Direct comparison
Open Peer Review Vs Traditional Peer Review: Key Differences & Comparison | CASRAI
Traditional peer review is confidential and anonymous; open peer review (OPR) covers a spectrum of practices that increase transparency by publishing reviewer identities, review reports, or editorial decisions. This comparison examines the key dimensions across which the two approaches differ, with examples from major journals.
Side-by-side comparison
| Dimension | Traditional peer review | Open peer review |
|---|---|---|
| Reviewer identity | Reviewers are anonymous; authors do not know who reviewed their work | Open-identity models require reviewers to sign reports; many OPR journals allow reviewers to choose whether to sign |
| Review reports published? | Reports are confidential and never disclosed publicly | In open-reports models (EMBO Transparent Review, eLife, F1000Research), full review texts are published alongside the article |
| Editorial decision published? | Decision letters are confidential between editor and author | EMBO Press journals publish the editor's decision letter; eLife publishes its editorial assessment for all submissions |
| Author response published? | Author rebuttals are part of the confidential editorial correspondence | In transparent review models, author responses to reviewers are published alongside the review reports and the final article |
| Timing of review | Review takes place between submission and publication; article only appears if accepted | Post-publication models (F1000Research, Wellcome Open Research) publish first, then conduct formal peer review; eLife publishes preprints with reviews regardless of outcome |
| Who can review? | Invited experts selected by the editor; typically two or three reviewers per manuscript | Open-participation models allow any qualified researcher to submit a review; most OPR journals still use invited review as the primary mechanism |
| Effect on reviewer willingness | Anonymity encourages frank assessment; some argue it also protects sloppy or biased reviewing | Studies (van Rooyen et al., JAMA 1999; BMJ open peer review trial) find modest reductions in reviewer acceptance when signing is required; quality effects are mixed |
| Common examples | Most subscription journals; Nature, Science, Cell (partially); all journals following standard double-anonymous review | eLife (from January 2023), EMBO Transparent Review, F1000Research, Wellcome Open Research, PeerJ (optional signing), Review Commons |
| COPE guidance | COPE guidance protects reviewer confidentiality as a default; editors must not disclose reviewer identities without consent | COPE guidance states that changes to confidentiality policy require clear communication to reviewers at point of invitation; reviewers can decline if they object |
Common questions
FAQ
Does open peer review improve review quality?+
The evidence is mixed. Studies comparing signed versus anonymous reviews (including a large RCT in the BMJ and a JAMA study by van Rooyen et al.) have found no consistent improvement in review quality from signing, but have found modest reductions in reviewer acceptance rates when signing is required. The open-reports trait may improve review quality by holding reviewers publicly accountable, but this has been studied less rigorously.

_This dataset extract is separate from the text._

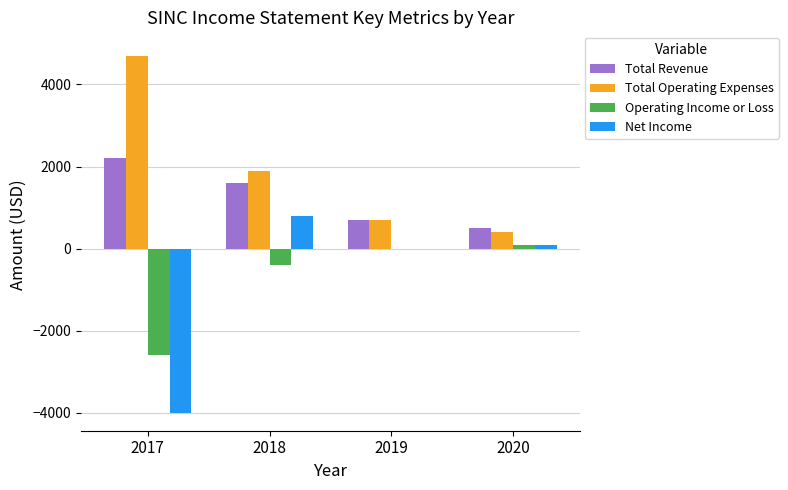

At which category does the chart reach its peak across all series?

2017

Which journals use open peer review?+
Notable examples include eLife (open assessments and reviews for all submissions from January 2023), EMBO Press journals (Transparent Review: open reports and decision letters for accepted articles), F1000Research (post-publication open review with signed reports), Wellcome Open Research and HRB Open Research (same model as F1000Research), and PeerJ (optional reviewer signing). ASAPbio maintains a database of journal peer review transparency policies.
Is open peer review mandatory for any type of journal?+
No funder or regulatory body currently mandates open peer review as a condition of publication. It is an editorial policy choice made by individual journals or publishers. Some funders, including Wellcome Trust, have expressed support for transparent review, but compliance is driven by journal adoption rather than funder mandate.
What is the difference between open review and post-publication peer review?+
Post-publication peer review (PPPR) is a specific form of open peer review in which articles are published first and formal review follows. F1000Research is the leading example. Open peer review is the broader category; PPPR is one variant of it. Most OPR models still conduct review before publication.